SOURCE RECORDS START

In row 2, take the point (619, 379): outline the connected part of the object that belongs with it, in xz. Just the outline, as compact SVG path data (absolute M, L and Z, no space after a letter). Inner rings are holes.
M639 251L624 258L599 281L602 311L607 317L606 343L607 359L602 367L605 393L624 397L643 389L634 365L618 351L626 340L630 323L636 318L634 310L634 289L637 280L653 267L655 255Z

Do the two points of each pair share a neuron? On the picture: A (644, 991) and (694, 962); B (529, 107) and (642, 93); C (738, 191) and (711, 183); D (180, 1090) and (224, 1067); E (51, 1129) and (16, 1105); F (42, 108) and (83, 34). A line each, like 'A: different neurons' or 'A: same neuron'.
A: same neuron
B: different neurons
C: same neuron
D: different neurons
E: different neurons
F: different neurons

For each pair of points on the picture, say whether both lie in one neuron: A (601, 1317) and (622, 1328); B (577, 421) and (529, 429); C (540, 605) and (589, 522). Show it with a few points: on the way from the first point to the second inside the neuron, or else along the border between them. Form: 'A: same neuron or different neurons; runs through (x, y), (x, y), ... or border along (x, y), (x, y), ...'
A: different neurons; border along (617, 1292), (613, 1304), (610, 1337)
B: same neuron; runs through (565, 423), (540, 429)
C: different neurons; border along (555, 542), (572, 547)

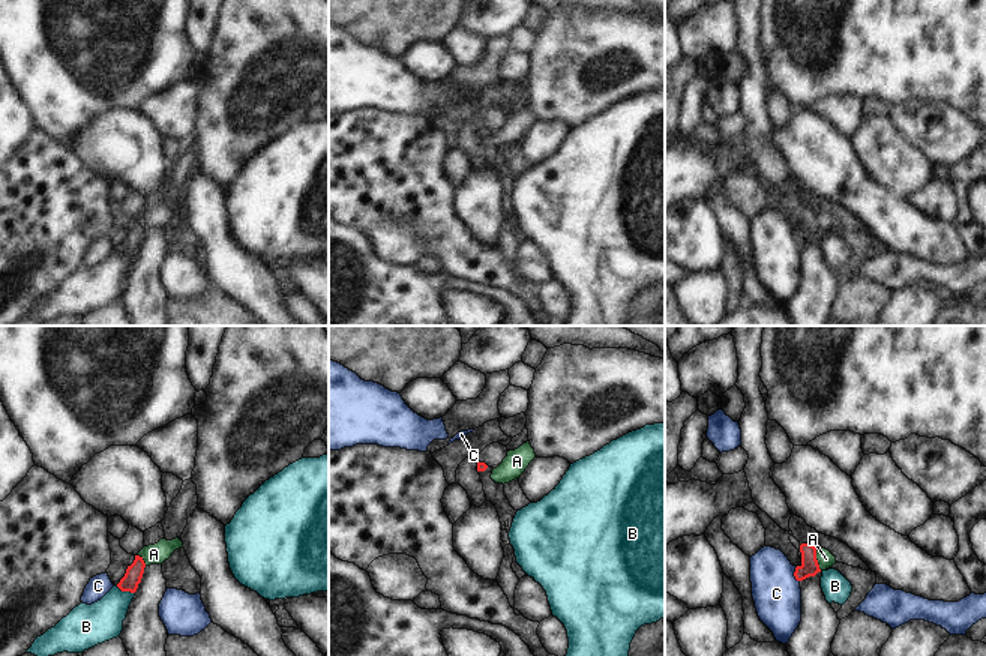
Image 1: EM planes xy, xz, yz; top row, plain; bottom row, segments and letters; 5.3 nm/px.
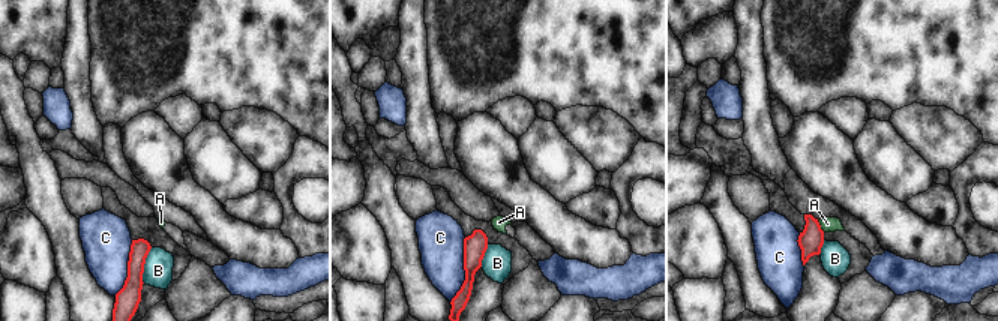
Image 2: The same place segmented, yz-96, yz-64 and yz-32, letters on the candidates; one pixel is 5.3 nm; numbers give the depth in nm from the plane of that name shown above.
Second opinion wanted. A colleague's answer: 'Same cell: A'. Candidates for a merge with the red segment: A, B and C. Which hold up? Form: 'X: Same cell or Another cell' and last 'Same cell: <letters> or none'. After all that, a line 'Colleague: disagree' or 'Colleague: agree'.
A: Another cell
B: Another cell
C: Another cell
Same cell: none.
Colleague: disagree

SOURCE RECORDS END

▶ _TASK_
Repeat exactly the lines in the entries from the one containing "Image 1: EM" to the final line, inclusive, and nothing beyond them; skip pictures.

▶ _RESULT FOR THIS TASK_
Image 1: EM planes xy, xz, yz; top row, plain; bottom row, segments and letters; 5.3 nm/px.
Image 2: The same place segmented, yz-96, yz-64 and yz-32, letters on the candidates; one pixel is 5.3 nm; numbers give the depth in nm from the plane of that name shown above.
Second opinion wanted. A colleague's answer: 'Same cell: A'. Candidates for a merge with the red segment: A, B and C. Which hold up? Form: 'X: Same cell or Another cell' and last 'Same cell: <letters> or none'. After all that, a line 'Colleague: disagree' or 'Colleague: agree'.
A: Another cell
B: Another cell
C: Another cell
Same cell: none.
Colleague: disagree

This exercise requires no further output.